§ WORK REQUEST
Pictures are to be left out, and only the lines below starting at the one with "Mentions légales." and ending at the one with "质充气床因其出色的性能表现脱颖而出。这种材料结合了" are to be reproduced, each exactly, both ends included.

(Page images and extracted text)
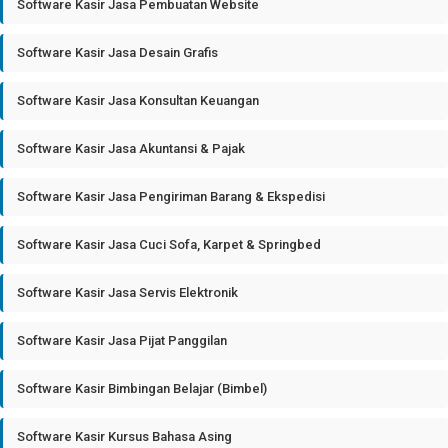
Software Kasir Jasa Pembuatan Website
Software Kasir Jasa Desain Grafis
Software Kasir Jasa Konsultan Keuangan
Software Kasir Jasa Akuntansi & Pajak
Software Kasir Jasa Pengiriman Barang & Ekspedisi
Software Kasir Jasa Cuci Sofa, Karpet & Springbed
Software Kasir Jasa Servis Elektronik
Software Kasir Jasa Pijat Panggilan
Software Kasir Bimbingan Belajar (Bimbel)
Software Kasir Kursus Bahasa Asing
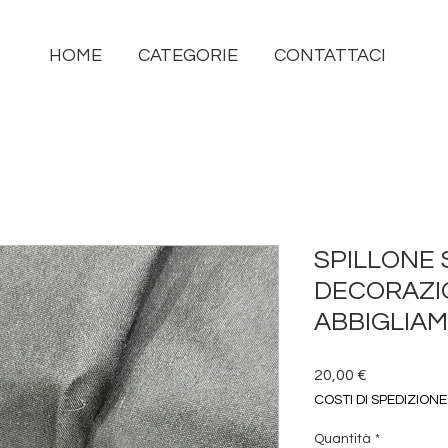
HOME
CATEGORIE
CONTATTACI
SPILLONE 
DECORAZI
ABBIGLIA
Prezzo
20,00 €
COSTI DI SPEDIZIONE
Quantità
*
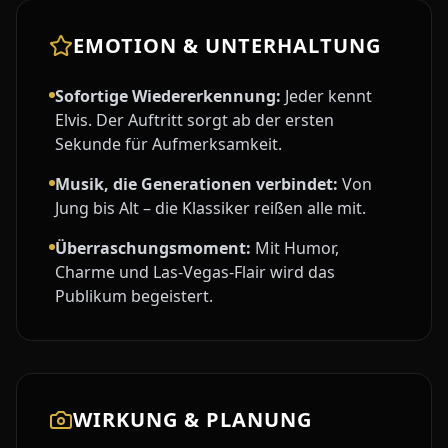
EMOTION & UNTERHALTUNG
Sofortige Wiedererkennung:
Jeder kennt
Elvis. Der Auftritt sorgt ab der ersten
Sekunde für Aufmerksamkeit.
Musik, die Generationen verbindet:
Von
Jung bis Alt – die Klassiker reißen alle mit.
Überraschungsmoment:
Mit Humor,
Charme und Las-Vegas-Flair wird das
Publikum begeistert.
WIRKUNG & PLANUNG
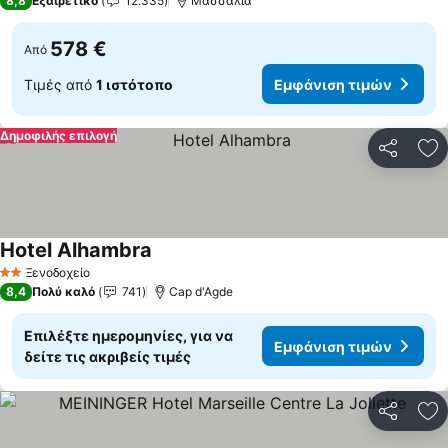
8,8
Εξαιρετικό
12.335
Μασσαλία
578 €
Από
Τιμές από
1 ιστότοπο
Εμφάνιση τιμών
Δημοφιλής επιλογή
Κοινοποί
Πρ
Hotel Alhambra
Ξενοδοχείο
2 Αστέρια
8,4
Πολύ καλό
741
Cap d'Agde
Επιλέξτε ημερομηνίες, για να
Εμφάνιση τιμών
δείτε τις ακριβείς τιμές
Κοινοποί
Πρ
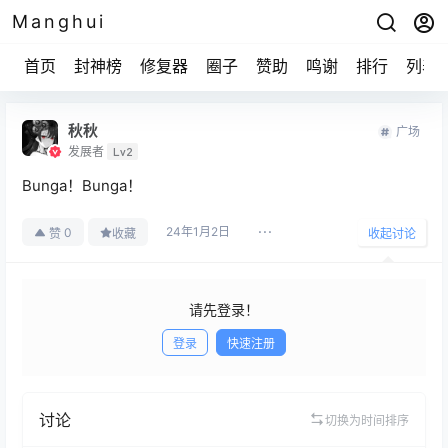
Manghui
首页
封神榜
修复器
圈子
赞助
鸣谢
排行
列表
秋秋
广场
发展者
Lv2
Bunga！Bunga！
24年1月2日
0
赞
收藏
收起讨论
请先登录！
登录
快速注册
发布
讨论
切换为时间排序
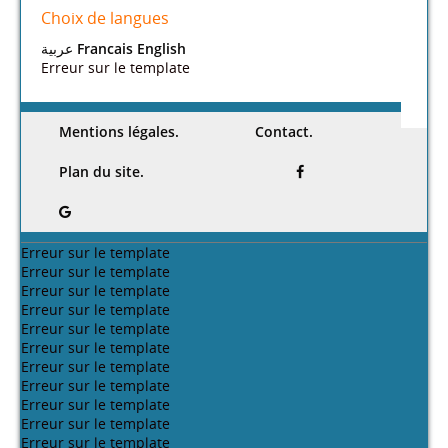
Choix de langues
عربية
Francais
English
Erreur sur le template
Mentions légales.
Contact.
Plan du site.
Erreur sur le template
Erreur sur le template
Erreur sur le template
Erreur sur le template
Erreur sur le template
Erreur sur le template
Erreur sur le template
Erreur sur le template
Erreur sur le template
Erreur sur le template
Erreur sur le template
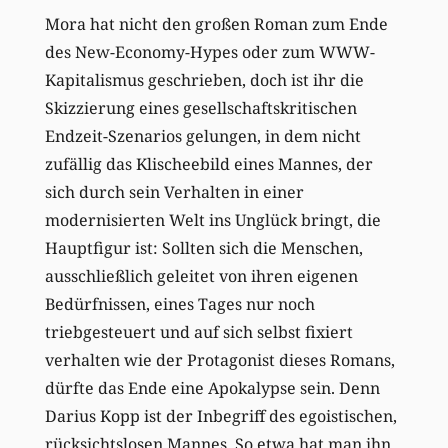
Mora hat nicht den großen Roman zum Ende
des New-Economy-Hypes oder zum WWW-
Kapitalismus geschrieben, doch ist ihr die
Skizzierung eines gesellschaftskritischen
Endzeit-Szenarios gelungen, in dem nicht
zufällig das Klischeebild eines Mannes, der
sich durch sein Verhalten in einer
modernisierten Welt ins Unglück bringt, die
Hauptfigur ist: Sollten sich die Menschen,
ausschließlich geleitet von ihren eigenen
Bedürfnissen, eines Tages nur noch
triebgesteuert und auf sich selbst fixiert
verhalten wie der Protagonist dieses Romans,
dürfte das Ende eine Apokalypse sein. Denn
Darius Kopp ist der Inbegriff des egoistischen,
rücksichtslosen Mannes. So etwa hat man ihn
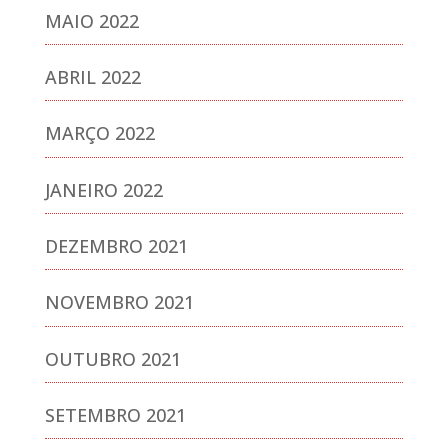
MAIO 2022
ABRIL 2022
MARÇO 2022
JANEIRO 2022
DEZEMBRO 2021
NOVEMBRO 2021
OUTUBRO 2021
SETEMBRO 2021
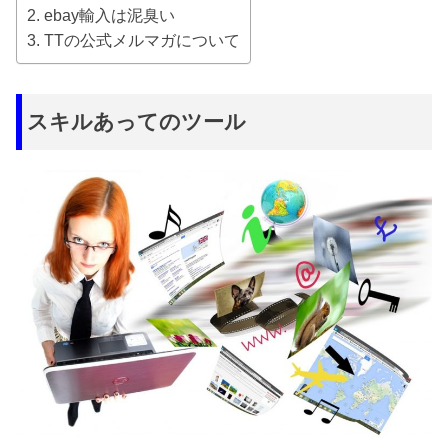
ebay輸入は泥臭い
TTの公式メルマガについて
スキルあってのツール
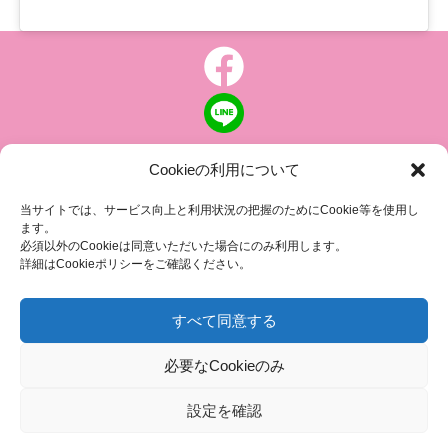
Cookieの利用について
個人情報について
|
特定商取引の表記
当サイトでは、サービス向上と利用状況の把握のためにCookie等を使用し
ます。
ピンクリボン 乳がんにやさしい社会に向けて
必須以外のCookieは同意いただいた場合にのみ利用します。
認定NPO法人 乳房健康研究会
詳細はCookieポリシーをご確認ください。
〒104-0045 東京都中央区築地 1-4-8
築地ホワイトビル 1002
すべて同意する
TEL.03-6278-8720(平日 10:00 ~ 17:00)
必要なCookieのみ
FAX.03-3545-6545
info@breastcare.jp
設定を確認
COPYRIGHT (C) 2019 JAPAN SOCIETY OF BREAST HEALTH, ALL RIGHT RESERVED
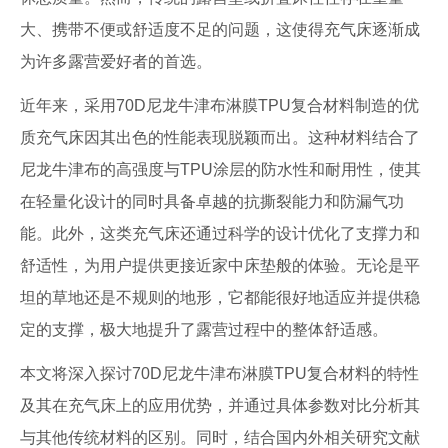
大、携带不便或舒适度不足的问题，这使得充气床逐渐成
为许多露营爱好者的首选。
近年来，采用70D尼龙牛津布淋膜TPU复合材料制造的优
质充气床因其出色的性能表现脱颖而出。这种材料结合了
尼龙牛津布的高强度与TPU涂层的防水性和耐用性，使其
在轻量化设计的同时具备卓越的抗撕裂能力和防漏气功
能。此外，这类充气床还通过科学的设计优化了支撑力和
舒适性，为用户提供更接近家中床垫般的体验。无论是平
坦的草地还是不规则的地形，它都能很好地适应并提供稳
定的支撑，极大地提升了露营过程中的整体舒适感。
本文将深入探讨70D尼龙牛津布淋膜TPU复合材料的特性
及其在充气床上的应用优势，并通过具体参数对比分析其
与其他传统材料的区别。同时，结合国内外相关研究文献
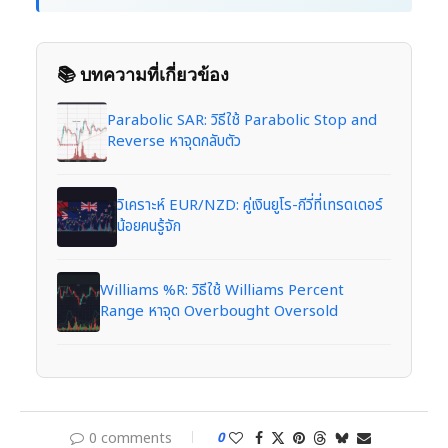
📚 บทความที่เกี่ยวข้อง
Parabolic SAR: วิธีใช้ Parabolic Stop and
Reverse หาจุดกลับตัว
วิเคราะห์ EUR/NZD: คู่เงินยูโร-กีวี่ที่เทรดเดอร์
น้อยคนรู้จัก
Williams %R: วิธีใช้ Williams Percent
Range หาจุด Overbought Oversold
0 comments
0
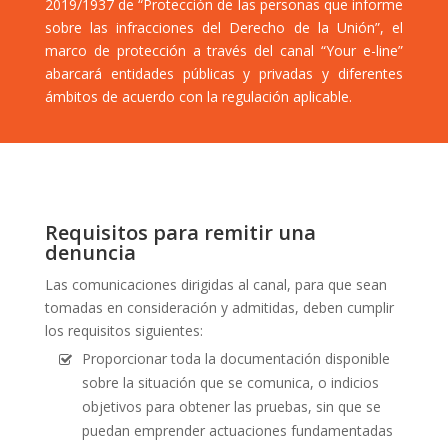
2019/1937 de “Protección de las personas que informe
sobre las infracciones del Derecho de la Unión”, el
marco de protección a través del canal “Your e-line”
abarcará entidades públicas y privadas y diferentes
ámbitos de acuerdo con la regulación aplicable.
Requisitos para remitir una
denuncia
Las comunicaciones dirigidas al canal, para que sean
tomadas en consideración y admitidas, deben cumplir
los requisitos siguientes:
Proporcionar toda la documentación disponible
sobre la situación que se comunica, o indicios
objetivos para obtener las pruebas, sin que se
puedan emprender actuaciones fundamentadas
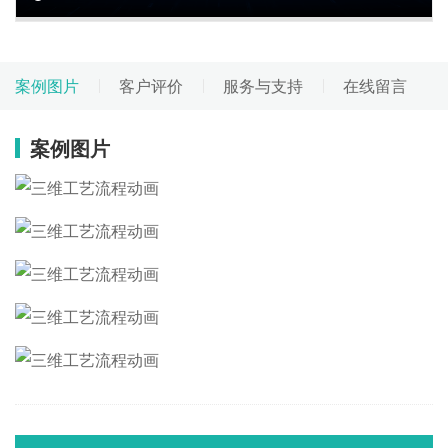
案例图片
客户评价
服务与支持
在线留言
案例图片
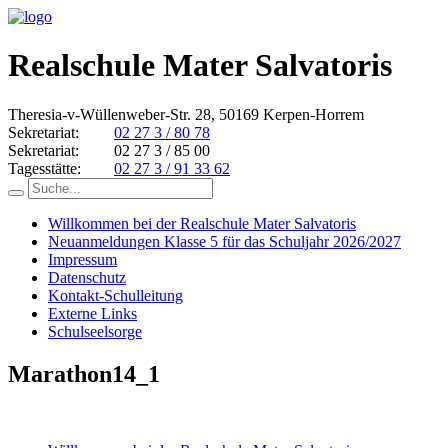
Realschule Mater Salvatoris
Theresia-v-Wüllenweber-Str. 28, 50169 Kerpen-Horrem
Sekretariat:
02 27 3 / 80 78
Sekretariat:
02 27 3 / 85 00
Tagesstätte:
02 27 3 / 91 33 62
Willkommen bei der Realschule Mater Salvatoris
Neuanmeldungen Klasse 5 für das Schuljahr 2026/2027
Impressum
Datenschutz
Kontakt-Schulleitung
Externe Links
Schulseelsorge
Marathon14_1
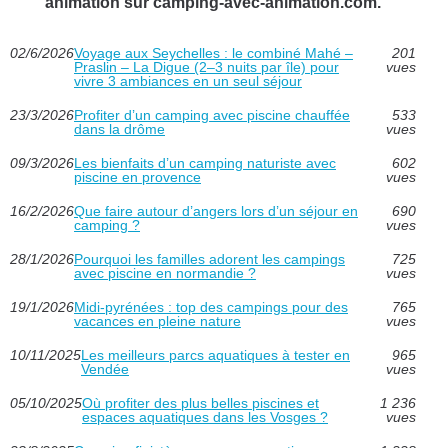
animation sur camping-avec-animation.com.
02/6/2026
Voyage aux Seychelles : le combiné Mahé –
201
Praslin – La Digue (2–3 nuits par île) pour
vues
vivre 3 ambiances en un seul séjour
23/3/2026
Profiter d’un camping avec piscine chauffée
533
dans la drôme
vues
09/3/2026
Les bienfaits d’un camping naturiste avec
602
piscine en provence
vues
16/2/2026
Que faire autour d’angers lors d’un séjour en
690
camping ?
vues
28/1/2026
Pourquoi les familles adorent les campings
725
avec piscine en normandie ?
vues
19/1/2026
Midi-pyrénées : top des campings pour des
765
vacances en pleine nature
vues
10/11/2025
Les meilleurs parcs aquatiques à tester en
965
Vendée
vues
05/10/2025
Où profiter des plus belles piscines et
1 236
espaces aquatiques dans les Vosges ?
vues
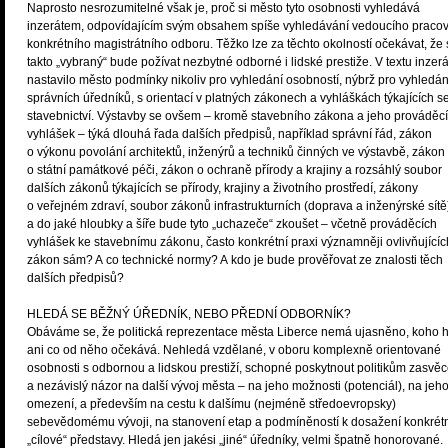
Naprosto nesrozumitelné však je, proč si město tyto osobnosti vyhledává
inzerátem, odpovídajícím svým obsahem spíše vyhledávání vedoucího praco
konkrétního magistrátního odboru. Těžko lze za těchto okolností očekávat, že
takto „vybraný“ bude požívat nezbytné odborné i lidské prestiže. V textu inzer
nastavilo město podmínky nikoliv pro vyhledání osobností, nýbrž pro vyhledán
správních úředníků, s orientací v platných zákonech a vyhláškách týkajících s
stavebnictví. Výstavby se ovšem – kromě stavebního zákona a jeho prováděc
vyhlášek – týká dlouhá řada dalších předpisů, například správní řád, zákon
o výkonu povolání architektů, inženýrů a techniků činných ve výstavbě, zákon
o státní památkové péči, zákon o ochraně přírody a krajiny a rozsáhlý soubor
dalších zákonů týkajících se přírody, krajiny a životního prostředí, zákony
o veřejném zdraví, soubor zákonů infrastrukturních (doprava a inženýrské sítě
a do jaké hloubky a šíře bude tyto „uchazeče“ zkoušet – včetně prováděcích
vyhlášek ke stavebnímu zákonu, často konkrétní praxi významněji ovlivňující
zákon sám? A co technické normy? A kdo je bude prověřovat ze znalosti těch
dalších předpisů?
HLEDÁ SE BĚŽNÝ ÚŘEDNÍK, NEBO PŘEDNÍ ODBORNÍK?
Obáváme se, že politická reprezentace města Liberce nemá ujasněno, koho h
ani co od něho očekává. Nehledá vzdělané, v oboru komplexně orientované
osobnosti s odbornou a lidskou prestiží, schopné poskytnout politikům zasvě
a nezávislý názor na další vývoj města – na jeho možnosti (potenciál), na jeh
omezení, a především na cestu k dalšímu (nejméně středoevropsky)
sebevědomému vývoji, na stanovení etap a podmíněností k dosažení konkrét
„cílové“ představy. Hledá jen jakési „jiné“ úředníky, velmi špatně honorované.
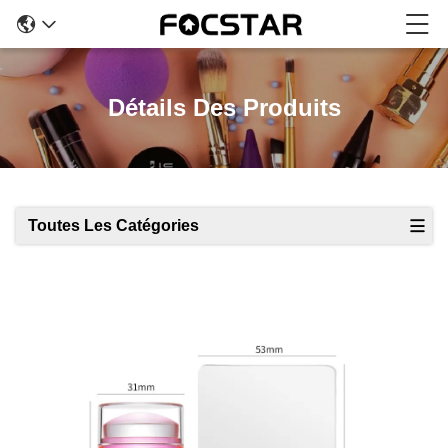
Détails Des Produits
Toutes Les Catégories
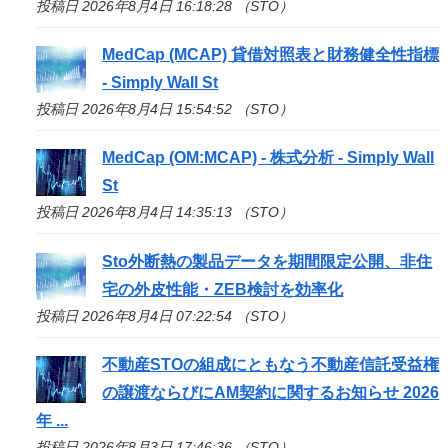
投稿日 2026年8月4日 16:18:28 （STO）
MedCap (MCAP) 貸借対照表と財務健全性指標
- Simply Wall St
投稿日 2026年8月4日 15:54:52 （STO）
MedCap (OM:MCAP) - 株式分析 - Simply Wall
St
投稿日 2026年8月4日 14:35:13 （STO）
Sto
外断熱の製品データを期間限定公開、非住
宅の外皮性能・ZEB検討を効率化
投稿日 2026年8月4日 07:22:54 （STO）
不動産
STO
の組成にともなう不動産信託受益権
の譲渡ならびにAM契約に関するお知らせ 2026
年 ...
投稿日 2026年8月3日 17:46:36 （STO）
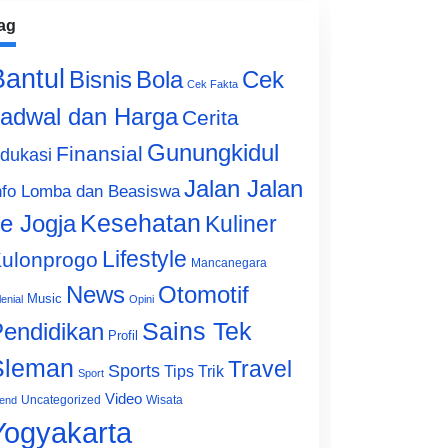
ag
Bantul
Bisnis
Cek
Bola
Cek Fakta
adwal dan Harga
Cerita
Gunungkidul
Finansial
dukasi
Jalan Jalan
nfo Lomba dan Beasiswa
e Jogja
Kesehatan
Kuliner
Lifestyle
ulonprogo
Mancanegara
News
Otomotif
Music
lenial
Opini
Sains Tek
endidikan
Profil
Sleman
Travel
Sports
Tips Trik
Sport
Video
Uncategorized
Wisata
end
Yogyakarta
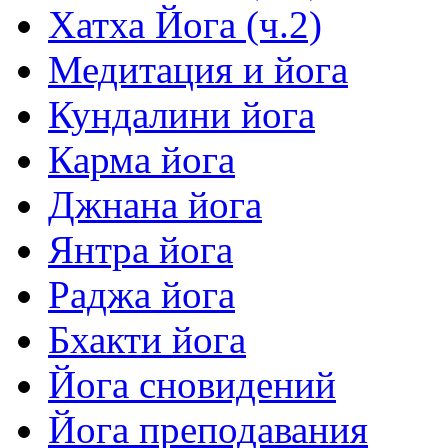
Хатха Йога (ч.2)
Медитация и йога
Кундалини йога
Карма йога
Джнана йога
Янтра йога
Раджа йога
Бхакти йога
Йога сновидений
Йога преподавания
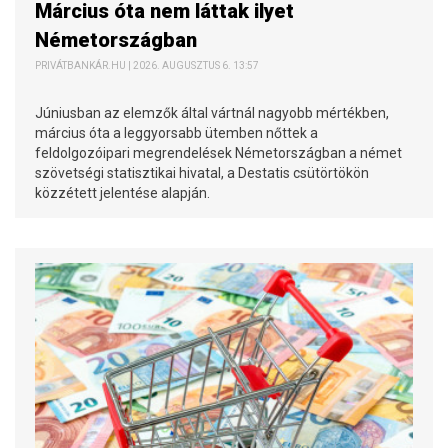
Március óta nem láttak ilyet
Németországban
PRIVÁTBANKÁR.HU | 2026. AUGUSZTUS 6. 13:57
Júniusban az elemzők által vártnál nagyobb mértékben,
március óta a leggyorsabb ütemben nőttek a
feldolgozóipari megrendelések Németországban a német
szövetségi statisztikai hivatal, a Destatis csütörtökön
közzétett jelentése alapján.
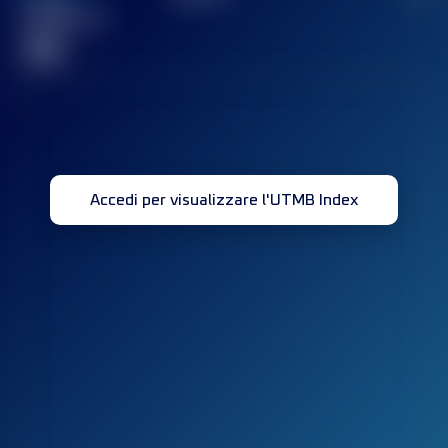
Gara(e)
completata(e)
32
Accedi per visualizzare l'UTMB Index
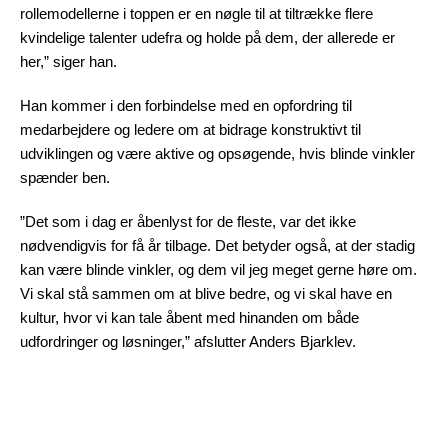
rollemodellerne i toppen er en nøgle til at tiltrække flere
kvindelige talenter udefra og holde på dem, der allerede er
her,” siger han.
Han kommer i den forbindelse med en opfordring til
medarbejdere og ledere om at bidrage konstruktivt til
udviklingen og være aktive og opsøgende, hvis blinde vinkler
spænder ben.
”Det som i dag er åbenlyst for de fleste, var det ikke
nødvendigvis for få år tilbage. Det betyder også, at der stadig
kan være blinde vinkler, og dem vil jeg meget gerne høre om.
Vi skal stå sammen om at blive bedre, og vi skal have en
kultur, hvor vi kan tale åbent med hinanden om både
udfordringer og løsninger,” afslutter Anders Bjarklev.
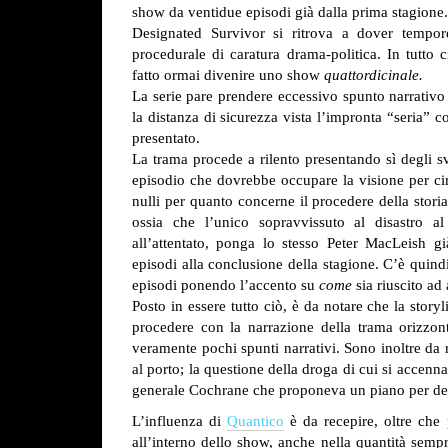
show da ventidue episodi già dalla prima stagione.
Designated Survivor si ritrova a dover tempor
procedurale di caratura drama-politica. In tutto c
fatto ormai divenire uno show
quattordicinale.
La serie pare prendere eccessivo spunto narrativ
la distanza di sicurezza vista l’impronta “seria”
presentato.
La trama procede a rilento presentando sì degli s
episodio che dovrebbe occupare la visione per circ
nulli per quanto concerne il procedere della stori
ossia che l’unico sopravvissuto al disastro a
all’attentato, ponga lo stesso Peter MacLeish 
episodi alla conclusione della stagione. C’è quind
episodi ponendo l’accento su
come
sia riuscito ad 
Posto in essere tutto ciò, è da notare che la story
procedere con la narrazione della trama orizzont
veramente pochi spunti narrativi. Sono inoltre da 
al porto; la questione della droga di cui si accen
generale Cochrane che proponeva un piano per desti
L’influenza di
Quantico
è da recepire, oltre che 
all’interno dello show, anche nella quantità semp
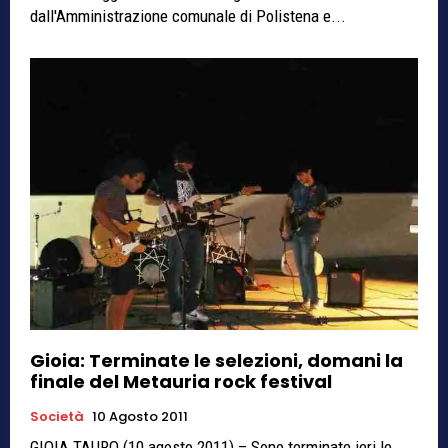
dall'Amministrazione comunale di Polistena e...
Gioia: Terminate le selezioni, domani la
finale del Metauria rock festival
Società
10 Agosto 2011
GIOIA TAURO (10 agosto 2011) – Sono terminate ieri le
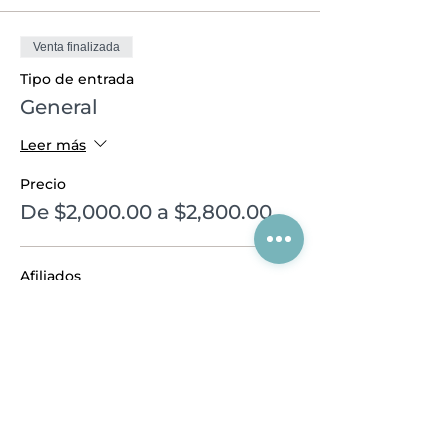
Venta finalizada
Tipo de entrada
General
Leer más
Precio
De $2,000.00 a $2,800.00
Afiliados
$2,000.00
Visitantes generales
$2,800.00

§ SOLUTION TO THIS TASK
Mentions légales.
Contact.
Plan du site.
Erreur sur le template
Erreur sur le template
Erreur sur le template
Erreur sur le template
Erreur sur le template
Erreur sur le template
Erreur sur le template
Erreur sur le template
Erreur sur le template
Erreur sur le template
Erreur sur le template
Mora hat nicht den großen Roman zum Ende
des New-Economy-Hypes oder zum WWW-
Kapitalismus geschrieben, doch ist ihr die
Skizzierung eines gesellschaftskritischen
Endzeit-Szenarios gelungen, in dem nicht
zufällig das Klischeebild eines Mannes, der
sich durch sein Verhalten in einer
modernisierten Welt ins Unglück bringt, die
Hauptfigur ist: Sollten sich die Menschen,
ausschließlich geleitet von ihren eigenen
Bedürfnissen, eines Tages nur noch
triebgesteuert und auf sich selbst fixiert
verhalten wie der Protagonist dieses Romans,
dürfte das Ende eine Apokalypse sein. Denn
Darius Kopp ist der Inbegriff des egoistischen,
rücksichtslosen Mannes. So etwa hat man ihn
MAIO 2022
ABRIL 2022
MARÇO 2022
JANEIRO 2022
DEZEMBRO 2021
NOVEMBRO 2021
OUTUBRO 2021
SETEMBRO 2021
ebay輸入は泥臭い
TTの公式メルマガについて
スキルあってのツール
Cookieの利用について
個人情報について
|
特定商取引の表記
当サイトでは、サービス向上と利用状況の把握のためにCookie等を使用し
ます。
ピンクリボン 乳がんにやさしい社会に向けて
必須以外のCookieは同意いただいた場合にのみ利用します。
認定NPO法人 乳房健康研究会
詳細はCookieポリシーをご確認ください。
〒104-0045 東京都中央区築地 1-4-8
築地ホワイトビル 1002
すべて同意する
TEL.03-6278-8720(平日 10:00 ~ 17:00)
必要なCookieのみ
FAX.03-3545-6545
info@breastcare.jp
設定を確認
COPYRIGHT (C) 2019 JAPAN SOCIETY OF BREAST HEALTH, ALL RIGHT RESERVED
大、携带不便或舒适度不足的问题，这使得充气床逐渐成
为许多露营爱好者的首选。
近年来，采用70D尼龙牛津布淋膜TPU复合材料制造的优
质充气床因其出色的性能表现脱颖而出。这种材料结合了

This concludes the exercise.